Thursday, December 27, 2007

Growing The Right Plants For Profit

Owners of small "commercial" greenhouses are alert for ways to save labor and stretch their producing areas. Both ends can be served by starting annuals ( plants) and tender perennials in flats in late winter or early spring, and moving them to cold frames as soon as freezing - weather is past. Once the flats are moved out, the greenhouse space can be filled with other things.

Selling plants in flats of a dozen to 100 or more avoids the work of potting. Most small plants retail at about 50 to 60 cents per dozen, with the possible exception of double petunias, which usually run to twice that much. Potted singly, these same plants retail for 25 to 39 cents apiece, but to rate that price range the potted plants will also have to be grown a bit larger than is necessary in flats.

Grow the plants in full sun in a cool house, to keep them bushy. The following are four of the most popular plants small greenhouse owners have found to be steady, profitable items. The cultural hints I offer are, of course, based on the timing of the seasons, weather, etc., in my area. Be sure you take your own local conditions into consideration in applying my recommendations (or anyone's) as to seeding time,etc.


Although sweet alyssum (Lobularia maritima) is a tender perennial, it is treated in the north as an annual. It can be started in the 50-degree greenhouse. January seed-planting should assure salable plants in April. Culture approximates that of ageratum, and the sweet alyssum can be propagated by cuttings and rooted in any growing media. If your greenhouse is crowded, move the flats of sweet alyssum to the cold frame as soon as danger of freezing is over.

Impatiens - often called patience, busy Lizzie, or touch-me-not - has a translucent stem. Leaves are green, reddish, or variegated green and white. These attractive little plants produce gay flowers of white, pink, red, or purple.

Any friable soil, in 65-degree temperature, is well adapted to impatiens. Seed culture is much like that of coleus, and you can grow impatiens from seed to bloom in 6 months. Cuttings taken in January and rooted in any media will be ready for 2- or 3-inch pots by April.
Thrips and aphids are the most bothersome pests and can easily be destroyed by malathion.

The brilliantly colored marigolds that grace nearly every garden can become a source of profit for the home greenhouse grower. Sow the seed in ordinary soil in late February. Pot up as growth indicates, and you will have salable plants by mid-May. If you want the extra greenhouse space, transfer the marigold flats to a cold frame or lath house once the danger of frost is over. In this way, they occupy space for only 6 to 8 weeks. A few more weeks in the cold frame and they are ready to be sold in the same flats they were grown in.


Petunias are among the best spring sellers. Hybridizers have done so much work on breeding diverse varieties that it is difficult to recognize the old petunia form in some of the new double beauties.
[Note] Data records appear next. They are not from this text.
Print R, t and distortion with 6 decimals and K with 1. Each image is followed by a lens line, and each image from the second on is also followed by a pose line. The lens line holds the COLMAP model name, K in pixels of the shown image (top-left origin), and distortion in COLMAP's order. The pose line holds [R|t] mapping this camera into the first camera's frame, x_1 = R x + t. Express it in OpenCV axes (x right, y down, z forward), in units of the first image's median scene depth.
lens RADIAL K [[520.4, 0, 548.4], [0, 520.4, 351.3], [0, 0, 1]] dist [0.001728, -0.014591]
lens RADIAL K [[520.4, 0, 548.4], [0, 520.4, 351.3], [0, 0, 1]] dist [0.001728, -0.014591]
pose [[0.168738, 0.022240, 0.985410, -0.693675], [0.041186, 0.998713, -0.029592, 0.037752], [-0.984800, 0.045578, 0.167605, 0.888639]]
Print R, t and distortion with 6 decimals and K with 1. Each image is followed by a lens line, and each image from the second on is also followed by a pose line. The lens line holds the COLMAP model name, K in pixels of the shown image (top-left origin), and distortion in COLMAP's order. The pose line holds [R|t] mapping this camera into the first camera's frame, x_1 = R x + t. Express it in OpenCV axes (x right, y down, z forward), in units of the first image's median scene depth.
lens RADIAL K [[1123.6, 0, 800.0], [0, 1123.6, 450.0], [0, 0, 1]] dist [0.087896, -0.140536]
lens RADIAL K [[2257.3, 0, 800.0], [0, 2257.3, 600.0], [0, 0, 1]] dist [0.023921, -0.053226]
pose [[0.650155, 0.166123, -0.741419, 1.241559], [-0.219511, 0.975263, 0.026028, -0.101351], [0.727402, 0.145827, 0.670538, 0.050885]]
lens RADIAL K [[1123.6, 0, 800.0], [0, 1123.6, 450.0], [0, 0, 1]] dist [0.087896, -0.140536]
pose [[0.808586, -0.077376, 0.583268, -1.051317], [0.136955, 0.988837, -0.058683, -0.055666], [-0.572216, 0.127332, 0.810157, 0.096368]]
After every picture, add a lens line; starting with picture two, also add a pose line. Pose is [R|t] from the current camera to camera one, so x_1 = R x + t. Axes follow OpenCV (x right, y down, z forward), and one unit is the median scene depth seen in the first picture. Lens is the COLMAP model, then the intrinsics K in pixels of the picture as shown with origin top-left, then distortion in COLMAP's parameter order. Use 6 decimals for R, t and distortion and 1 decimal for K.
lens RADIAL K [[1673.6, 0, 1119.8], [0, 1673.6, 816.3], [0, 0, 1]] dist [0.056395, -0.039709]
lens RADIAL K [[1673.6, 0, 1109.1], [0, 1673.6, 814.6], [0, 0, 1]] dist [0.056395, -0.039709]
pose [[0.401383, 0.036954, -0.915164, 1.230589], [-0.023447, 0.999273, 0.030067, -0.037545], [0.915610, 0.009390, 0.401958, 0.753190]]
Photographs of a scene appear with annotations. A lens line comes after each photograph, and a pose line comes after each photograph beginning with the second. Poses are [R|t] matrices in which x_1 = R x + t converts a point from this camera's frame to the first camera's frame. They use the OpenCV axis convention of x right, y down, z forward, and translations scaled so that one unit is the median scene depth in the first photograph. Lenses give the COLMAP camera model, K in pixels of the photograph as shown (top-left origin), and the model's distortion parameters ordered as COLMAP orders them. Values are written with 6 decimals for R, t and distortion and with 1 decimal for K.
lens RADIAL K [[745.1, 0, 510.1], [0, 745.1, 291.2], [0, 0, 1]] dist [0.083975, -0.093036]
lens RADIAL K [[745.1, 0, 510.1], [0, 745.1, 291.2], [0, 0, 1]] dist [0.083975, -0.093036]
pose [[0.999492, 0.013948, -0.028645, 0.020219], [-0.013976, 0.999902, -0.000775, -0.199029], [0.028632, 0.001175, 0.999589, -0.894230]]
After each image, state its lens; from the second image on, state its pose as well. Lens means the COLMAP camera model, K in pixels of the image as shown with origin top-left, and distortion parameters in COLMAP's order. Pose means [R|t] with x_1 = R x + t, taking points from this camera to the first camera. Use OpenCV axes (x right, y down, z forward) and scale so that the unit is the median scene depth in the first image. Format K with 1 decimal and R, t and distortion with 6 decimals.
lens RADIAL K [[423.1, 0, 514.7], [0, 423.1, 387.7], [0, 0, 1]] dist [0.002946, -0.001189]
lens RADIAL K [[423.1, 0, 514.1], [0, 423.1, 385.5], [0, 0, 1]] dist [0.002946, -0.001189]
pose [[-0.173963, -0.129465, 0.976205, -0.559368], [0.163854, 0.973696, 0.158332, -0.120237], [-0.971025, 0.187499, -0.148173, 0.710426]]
Grow your petunias from the best seed you can obtain; it costs very little more than inferior seed and assures you petunias different enough to sell at a premium to gardeners in your community or to a retailer.

Sow petunia seed in mid-January for flowering by the first week in May. Transplant the seedlings to flats of average greenhouse soil, spacing them about 2 inches apart. They can be grown on and sold directly from these flats; or, as they crowd one another, you can pot some of them in 2- or 3-inch pots.

Petunias do well in 65 to 75 degrees F. and can stand full sunlight. If you are short of greenhouse room, shift your petunias to the cold frame as soon as hard frost no longer threatens.

Aphids are their worst trouble, but in this case, too, malathion makes short work of the pests.

Enjoy growing and selling these delightful plants!